● **DIRECTIONS**
A - From the forum thread about being a hack, extract the text between "## donerightwyo (Oct" and "be a hack..", inclusive.
B - Write what comes next in the forum thread about being a hack, continuing from where it stops.

# You Know You're a Hack when ...



## Dustincoc (Sep 14, 2011)

Fill in the blank


----------



## donerightwyo (Oct 10, 2011)

:blink:I wouldn't know anything about being a hack:blink:


----------



## ohiohomedoctor (Dec 26, 2010)

When you think you might be a hack..


----------



## SAW.co (Jan 2, 2011)

The contractors board of review sends you a letter stating that your license has been revoked.


----------



## SAW.co (Jan 2, 2011)

SAW.co said:


> The contractors board of review sends you a letter stating that your license has been revoked.


A true hack is always the last one to find out:laughing:


----------



## ohiohomedoctor (Dec 26, 2010)

Dustin,

Are you having self confidence issues?


----------



## Dustincoc (Sep 14, 2011)

● **DATA EXTRACT**

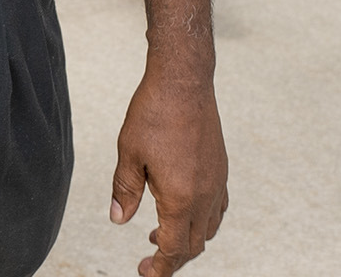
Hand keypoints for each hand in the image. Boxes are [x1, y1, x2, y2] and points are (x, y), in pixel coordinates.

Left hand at [110, 68, 228, 275]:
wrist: (184, 83)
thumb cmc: (153, 114)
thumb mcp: (128, 153)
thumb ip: (126, 190)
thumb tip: (119, 219)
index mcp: (181, 198)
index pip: (174, 248)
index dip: (160, 266)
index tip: (145, 273)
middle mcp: (206, 196)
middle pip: (194, 244)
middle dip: (173, 257)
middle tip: (149, 260)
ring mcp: (218, 183)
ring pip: (208, 228)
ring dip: (188, 239)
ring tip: (160, 236)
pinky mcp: (221, 170)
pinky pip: (217, 208)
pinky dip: (201, 220)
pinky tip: (183, 210)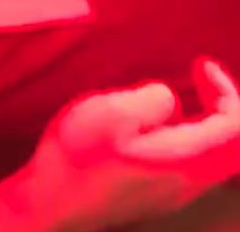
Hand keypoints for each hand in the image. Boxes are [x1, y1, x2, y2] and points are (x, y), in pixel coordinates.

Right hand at [20, 59, 239, 231]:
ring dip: (209, 120)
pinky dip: (193, 134)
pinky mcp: (157, 196)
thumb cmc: (77, 157)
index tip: (202, 64)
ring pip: (215, 157)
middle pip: (232, 147)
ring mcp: (173, 194)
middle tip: (202, 76)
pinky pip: (196, 164)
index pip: (235, 129)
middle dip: (225, 105)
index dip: (227, 91)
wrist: (49, 205)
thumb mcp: (111, 113)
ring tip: (182, 94)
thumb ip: (151, 100)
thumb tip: (171, 99)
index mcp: (184, 161)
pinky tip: (159, 122)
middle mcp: (188, 183)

● **EXPECTED RESPONSES**
A -
## donerightwyo (Oct 10, 2011)

:blink:I wouldn't know anything about being a hack:blink:


----------



## ohiohomedoctor (Dec 26, 2010)

When you think you might be a hack..

B -
ohiohomedoctor said:


> Dustin,
> 
> Are you having self confidence issues?


No, thought about this while doing some creative problem solving putting a roof on a building made out of cedar posts.

I know I'm a hack.:jester:


----------



## schaefercs (Jul 10, 2008)

When you make a thread about being a hack


----------



## Sir Mixalot (Jan 6, 2008)

When you trim a branch off of a customers tree so you can make a furring strip. :whistling













No I never did that. :laughing:


----------



## ohiohomedoctor (Dec 26, 2010)

Yes you did... :detective:


----------



## Dustincoc (Sep 14, 2011)

When you need a furring strip as wide and thick as the branch off a tree


----------



## Chopsaw Chick (May 6, 2011)

You can fix just about any problem with a tube of caulk!


----------



## VAviaCo (Sep 3, 2008)

You get confused between "your" and "you're".


----------



## ohiohomedoctor (Dec 26, 2010)

Ouch


----------



## SAW.co (Jan 2, 2011)

VAviaCo said:


> You get confused between "your" and "you're".


HEY that one always F me up

STUPID SPELL CHECK


----------



## griz (Nov 26, 2009)

WTF!!!!.....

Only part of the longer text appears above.